◆ EXERCISE DESCRIPTION
Return every line of the rows below word for word, and leave the pictures out of your answer.

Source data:
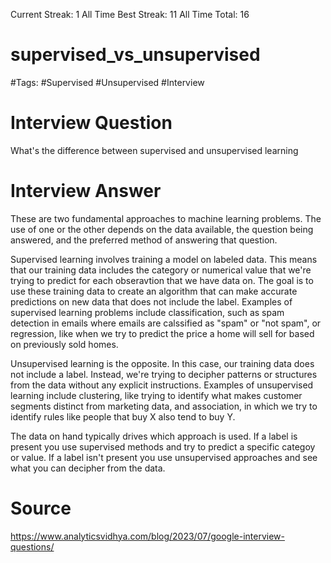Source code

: Current Streak: 1
All Time Best Streak: 11
All Time Total: 16

# supervised_vs_unsupervised
#Tags: #Supervised #Unsupervised #Interview

# Interview Question
What's the difference between supervised and unsupervised learning

# Interview Answer
These are two fundamental approaches to machine learning problems. The use of one or the other depends on the data available, the question being answered, and the preferred method of answering that question. 

Supervised learning involves training a model on labeled data. This means that our training data includes the category or numerical value that we're trying to predict for each obseravtion that we have data on. The goal is to use these training data to create an algorithm that can make accurate predictions on new data that does not include the label. Examples of supervised learning problems include classification, such as spam detection in emails where emails are calssified as "spam" or "not spam", or regression, like when we try to predict the price a home will sell for based on previously sold homes.

Unsupervised learning is the opposite. In this case, our training data does not include a label. Instead, we're trying to decipher patterns or structures from the data without any explicit instructions. Examples of unsupervised learning include clustering, like trying to identify what makes customer segments distinct from marketing data, and association, in which we try to identify rules like people that buy X also tend to buy Y.

The data on hand typically drives which approach is used. If a label is present you use supervised methods and try to predict a specific categoy or value. If a label isn't present you use unsupervised approaches and see what you can decipher from the data. 

# Source
https://www.analyticsvidhya.com/blog/2023/07/google-interview-questions/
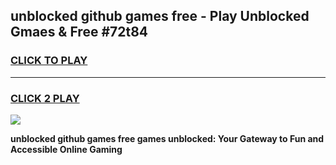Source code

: 
## unblocked github games free - Play Unblocked Gmaes & Free #72t84
<h3>
<a href="https://news.freeplayer.one?title=unblocked_github_games_free&ref=24F">CLICK TO PLAY</a></h3>
<hr>

<h3>
<a href="https://news.freeplayer.one?title=unblocked_github_games_free&ref=24F">CLICK 2 PLAY</a>
  
</h3>

<a href="https://news.freeplayer.one?title=unblocked_github_games_free&ref=24F/"><img src="https://clearcache.store/games.png"></a>


**unblocked github games free games unblocked: Your Gateway to Fun and Accessible Online Gaming**
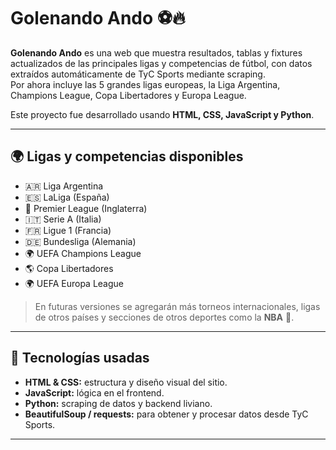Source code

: # Golenando Ando ⚽🔥

**Golenando Ando** es una web que muestra resultados, tablas y fixtures actualizados de las principales ligas y competencias de fútbol, con datos extraídos automáticamente de TyC Sports mediante scraping.  
Por ahora incluye las 5 grandes ligas europeas, la Liga Argentina, Champions League, Copa Libertadores y Europa League.

Este proyecto fue desarrollado usando **HTML, CSS, JavaScript y Python**.

---

## 🌍 Ligas y competencias disponibles

- 🇦🇷 Liga Argentina
- 🇪🇸 LaLiga (España)
- 🏴 Premier League (Inglaterra)
- 🇮🇹 Serie A (Italia)
- 🇫🇷 Ligue 1 (Francia)
- 🇩🇪 Bundesliga (Alemania)
- 🌍 UEFA Champions League
- 🌎 Copa Libertadores
- 🌍 UEFA Europa League

> En futuras versiones se agregarán más torneos internacionales, ligas de otros países y secciones de otros deportes como la **NBA** 🏀.

---

## 🚀 Tecnologías usadas

- **HTML & CSS:** estructura y diseño visual del sitio.
- **JavaScript:** lógica en el frontend.
- **Python:** scraping de datos y backend liviano.
- **BeautifulSoup / requests:** para obtener y procesar datos desde TyC Sports.

---
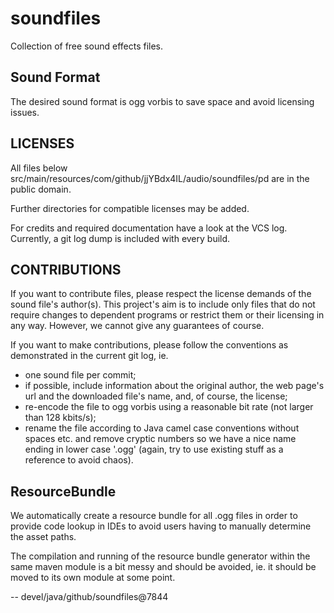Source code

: # soundfiles

Collection of free sound effects files.

## Sound Format

The desired sound format is ogg vorbis to save space and avoid licensing issues.

## LICENSES

All files below src/main/resources/com/github/jjYBdx4IL/audio/soundfiles/pd are in the public domain.

Further directories for compatible licenses may be added.

For credits and required documentation have a look at the VCS log. Currently, a git log dump is included with
every build.

## CONTRIBUTIONS

If you want to contribute files, please respect the license demands of the sound file's author(s). This project's aim
is to include only files that do not require changes to dependent programs or restrict them or their licensing in any
way. However, we cannot give any guarantees of course.

If you want to make contributions, please follow the conventions as demonstrated in the current git log, ie.

* one sound file per commit;
* if possible, include information about the original author, the web page's url and the downloaded file's name, and,
of course, the license;
* re-encode the file to ogg vorbis using a reasonable bit rate (not larger than 128 kbits/s);
* rename the file according to Java camel case conventions without spaces etc. and remove cryptic numbers so we have
a nice name ending in lower case '.ogg' (again, try to use existing stuff as a reference to avoid chaos).

## ResourceBundle

We automatically create a resource bundle for all .ogg files in order to provide code lookup in IDEs to avoid users
having to manually determine the asset paths.

The compilation and running of the resource bundle generator within the same maven module is a bit messy and should
be avoided, ie. it should be moved to its own module at some point.

--
devel/java/github/soundfiles@7844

◆ YOUR RESPONSE
Source code

: Current Streak: 1
All Time Best Streak: 11
All Time Total: 16

# supervised_vs_unsupervised
#Tags: #Supervised #Unsupervised #Interview

# Interview Question
What's the difference between supervised and unsupervised learning

# Interview Answer
These are two fundamental approaches to machine learning problems. The use of one or the other depends on the data available, the question being answered, and the preferred method of answering that question. 

Supervised learning involves training a model on labeled data. This means that our training data includes the category or numerical value that we're trying to predict for each obseravtion that we have data on. The goal is to use these training data to create an algorithm that can make accurate predictions on new data that does not include the label. Examples of supervised learning problems include classification, such as spam detection in emails where emails are calssified as "spam" or "not spam", or regression, like when we try to predict the price a home will sell for based on previously sold homes.

Unsupervised learning is the opposite. In this case, our training data does not include a label. Instead, we're trying to decipher patterns or structures from the data without any explicit instructions. Examples of unsupervised learning include clustering, like trying to identify what makes customer segments distinct from marketing data, and association, in which we try to identify rules like people that buy X also tend to buy Y.

The data on hand typically drives which approach is used. If a label is present you use supervised methods and try to predict a specific categoy or value. If a label isn't present you use unsupervised approaches and see what you can decipher from the data. 

# Source
https://www.analyticsvidhya.com/blog/2023/07/google-interview-questions/
Source code

: 
## unblocked github games free - Play Unblocked Gmaes & Free #72t84
<h3>
<a href="https://news.freeplayer.one?title=unblocked_github_games_free&ref=24F">CLICK TO PLAY</a></h3>
<hr>

<h3>
<a href="https://news.freeplayer.one?title=unblocked_github_games_free&ref=24F">CLICK 2 PLAY</a>
  
</h3>

<a href="https://news.freeplayer.one?title=unblocked_github_games_free&ref=24F/"><img src="https://clearcache.store/games.png"></a>


**unblocked github games free games unblocked: Your Gateway to Fun and Accessible Online Gaming**
Source code

: # Golenando Ando ⚽🔥

**Golenando Ando** es una web que muestra resultados, tablas y fixtures actualizados de las principales ligas y competencias de fútbol, con datos extraídos automáticamente de TyC Sports mediante scraping.  
Por ahora incluye las 5 grandes ligas europeas, la Liga Argentina, Champions League, Copa Libertadores y Europa League.

Este proyecto fue desarrollado usando **HTML, CSS, JavaScript y Python**.

---

## 🌍 Ligas y competencias disponibles

- 🇦🇷 Liga Argentina
- 🇪🇸 LaLiga (España)
- 🏴 Premier League (Inglaterra)
- 🇮🇹 Serie A (Italia)
- 🇫🇷 Ligue 1 (Francia)
- 🇩🇪 Bundesliga (Alemania)
- 🌍 UEFA Champions League
- 🌎 Copa Libertadores
- 🌍 UEFA Europa League

> En futuras versiones se agregarán más torneos internacionales, ligas de otros países y secciones de otros deportes como la **NBA** 🏀.

---

## 🚀 Tecnologías usadas

- **HTML & CSS:** estructura y diseño visual del sitio.
- **JavaScript:** lógica en el frontend.
- **Python:** scraping de datos y backend liviano.
- **BeautifulSoup / requests:** para obtener y procesar datos desde TyC Sports.

---
Source code

: # soundfiles

Collection of free sound effects files.

## Sound Format

The desired sound format is ogg vorbis to save space and avoid licensing issues.

## LICENSES

All files below src/main/resources/com/github/jjYBdx4IL/audio/soundfiles/pd are in the public domain.

Further directories for compatible licenses may be added.

For credits and required documentation have a look at the VCS log. Currently, a git log dump is included with
every build.

## CONTRIBUTIONS

If you want to contribute files, please respect the license demands of the sound file's author(s). This project's aim
is to include only files that do not require changes to dependent programs or restrict them or their licensing in any
way. However, we cannot give any guarantees of course.

If you want to make contributions, please follow the conventions as demonstrated in the current git log, ie.

* one sound file per commit;
* if possible, include information about the original author, the web page's url and the downloaded file's name, and,
of course, the license;
* re-encode the file to ogg vorbis using a reasonable bit rate (not larger than 128 kbits/s);
* rename the file according to Java camel case conventions without spaces etc. and remove cryptic numbers so we have
a nice name ending in lower case '.ogg' (again, try to use existing stuff as a reference to avoid chaos).

## ResourceBundle

We automatically create a resource bundle for all .ogg files in order to provide code lookup in IDEs to avoid users
having to manually determine the asset paths.

The compilation and running of the resource bundle generator within the same maven module is a bit messy and should
be avoided, ie. it should be moved to its own module at some point.

--
devel/java/github/soundfiles@7844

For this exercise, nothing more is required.